Моя пугливо озирается – но и Ольга, и Татьяна, кажется, вышли на крыльцо дымить толстыми папиросами.
– Можете нам подсказать кое-что? Нам нужен Сарковский, Андрей Сарковский.
– Анджей Сапковский, – поправляет моя. – Это который «Ведьмак», да?
– Наверное, – студент разводит длинными рукавами, его тридцатилетка хрюкает невпопад.
«Ведьмак» попал к нам буквально вчера, золотые буквы на темной обложке. Это помню даже я. Она согласно кивает и принимается рыскать на полке. Найдена какая-то часть, может быть, даже нужная. Эти двое не знают, лезут в телефоны – ха-ха! В этом ангаре связь еле ловит. На всякий случай моя начинает высматривать Ольгу за дверью и делать ей знаки рукой – но та ничего не видит.
– А что-то похожее есть у вас?
Моя кивает и сонно бредет вдоль полок. Вот эта есть, вот еще из фантастики пришло. И вот, может, и эта сойдет… Вообще, знаете, мистики больше там, в коридоре, но там, правда, старое, и издания совсем другие, мягкие переплеты…
– Ой, – пищит шапка. – Смотри, «Гарри Поттер» тут весь. Старое издание, смотри-смотри!
– Ага, – живо откликается моя. – С правильным переводом.
Ольга, наконец, возвращается, расстегивает куртку на ходу. Щёки у нее с каждым днем будто краснее и краснее. Она бросает на мою грозный взгляд – шапка перехватывает его и мгновенно считывает, что тут к чему.
– Здравствуйте, – пищит шапка. – А нас заинтересовала тут одна книжка…
Ольга плюхается на стул за кассу и рассеянно кивает. Если за что-то ее можно уважать – так это за то, что она никогда не расшаркивается перед покупателями.
Моя садится за компьютер и продолжает колбать бесконечные таблицы. Справочник водолаза, учебник общей физики и техники. Лекарственные травы юга России, ноты, репродукции Репина, общая теория музыки – серые, затертые корешки с названиями, которые через секунду вылетают из головы.

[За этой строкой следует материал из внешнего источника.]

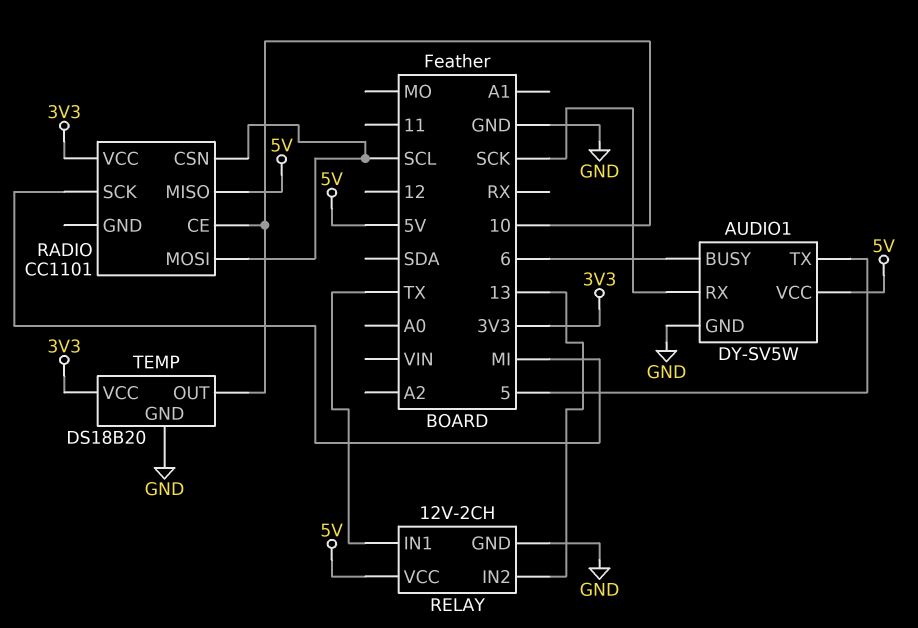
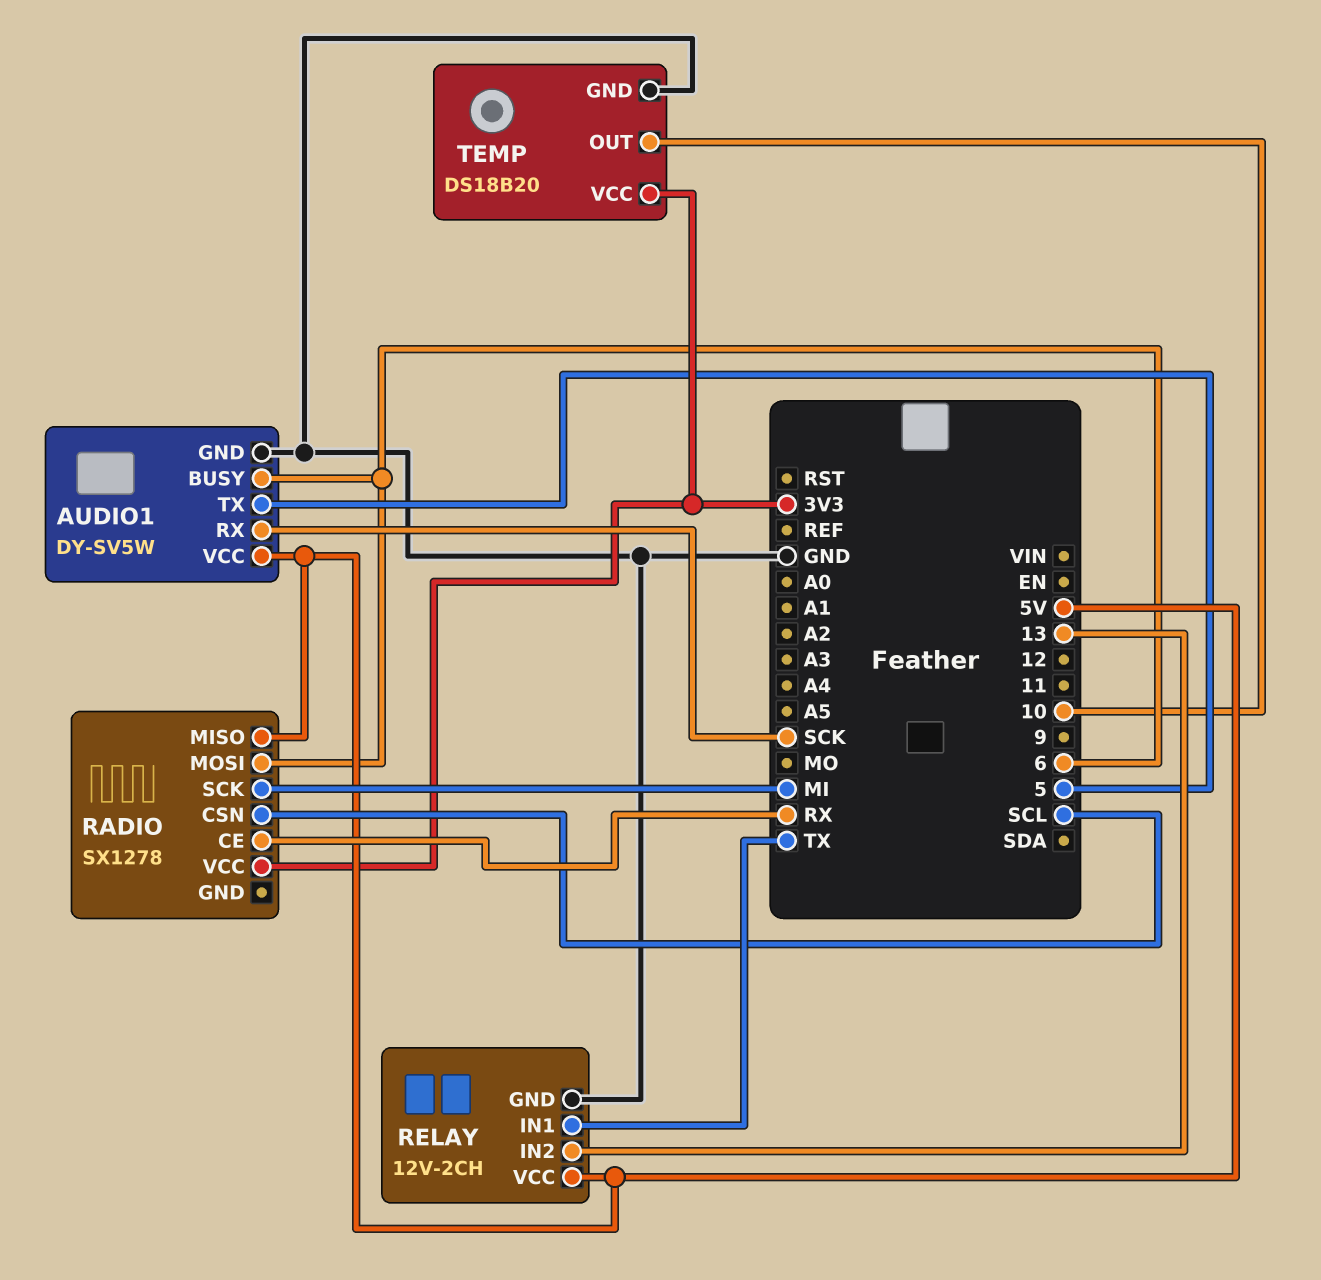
RADIO: CC1101 -> SX1278
RADIO pin CE: 10 -> RX
RADIO pin MOSI: SCL -> 6

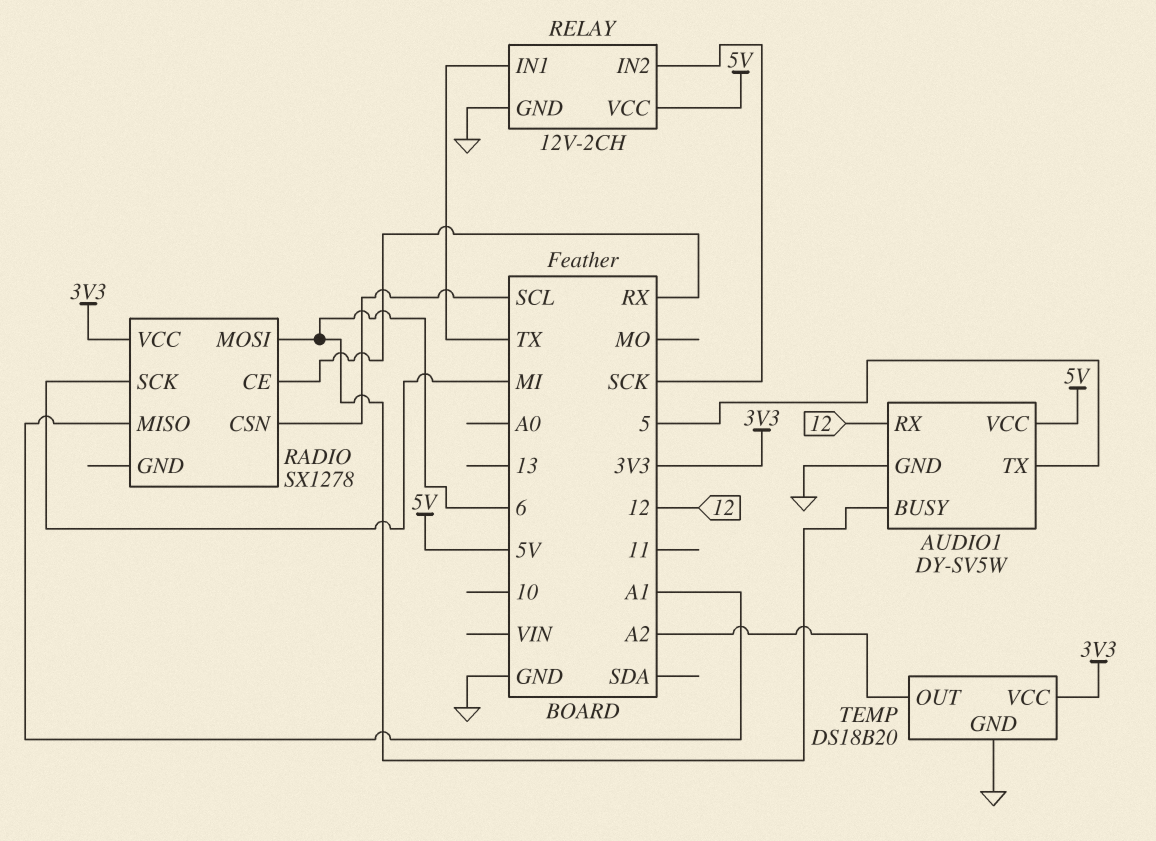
AUDIO1 pin RX: SCK -> 12
RADIO pin MISO: 5V -> A1
RELAY pin IN2: 13 -> SCK
TEMP pin OUT: 10 -> A2

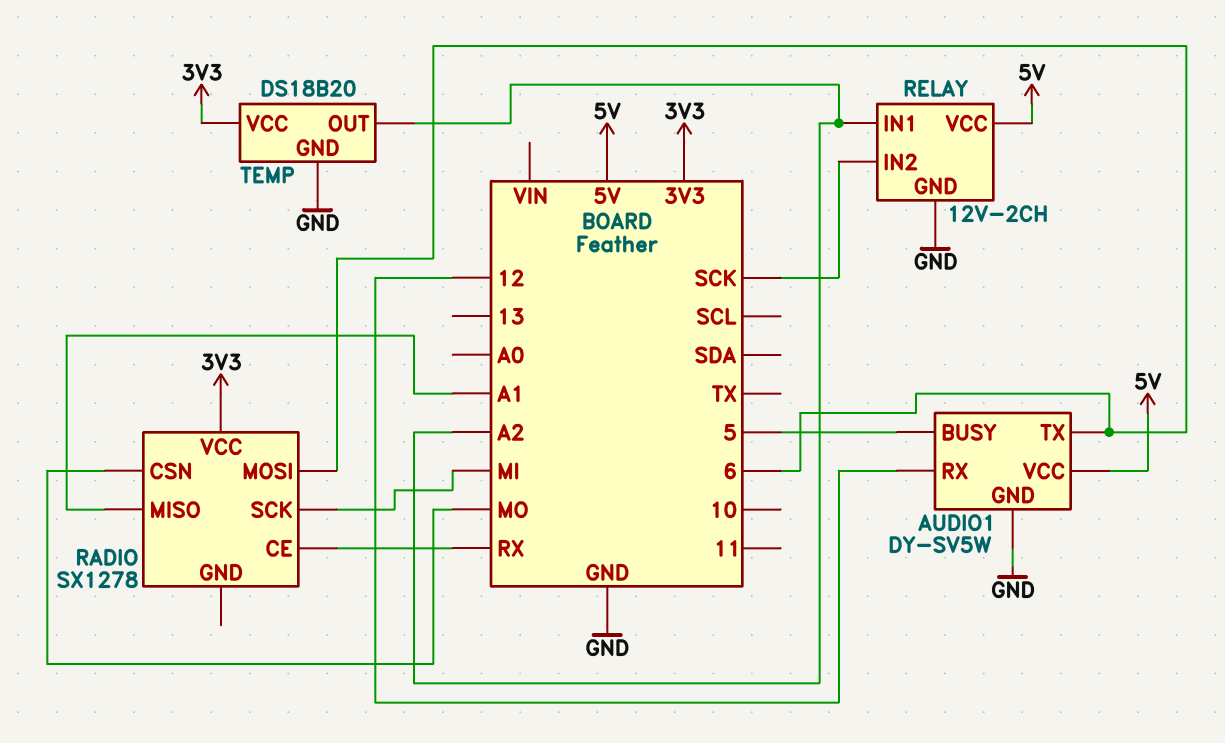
AUDIO1 pin BUSY: 6 -> 5
AUDIO1 pin TX: 5 -> 6
RADIO pin CSN: SCL -> MO
RELAY pin IN1: TX -> A2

Еще одно странное свойство Ольги – она никогда не берет книги бесплатно. Ей привозят порой целыми мешками – два мешка, десять, готовы оставить и забыть навсегда. Ольга заглядывает в каждый и обязательно называет цену – а если цены, то есть ценности, нет, то нет и разговора. На помойку за ангаром (мы ходили туда уже раз пять) Ольга скидывает книги с испорченными обложками, не имеющие шанса найти хозяина, открытки, двадцатирублевые романчики, совсем пришедшие в негодность от едких старушечьих слез по просранной жизни. С лицом серийного убийцы Ольга рвет их, ощипывает корешки, раздирает переплет и, если получится, страницы тоже разрывает пополам; целую полку за час превращает в мешок целлюлозной трухи.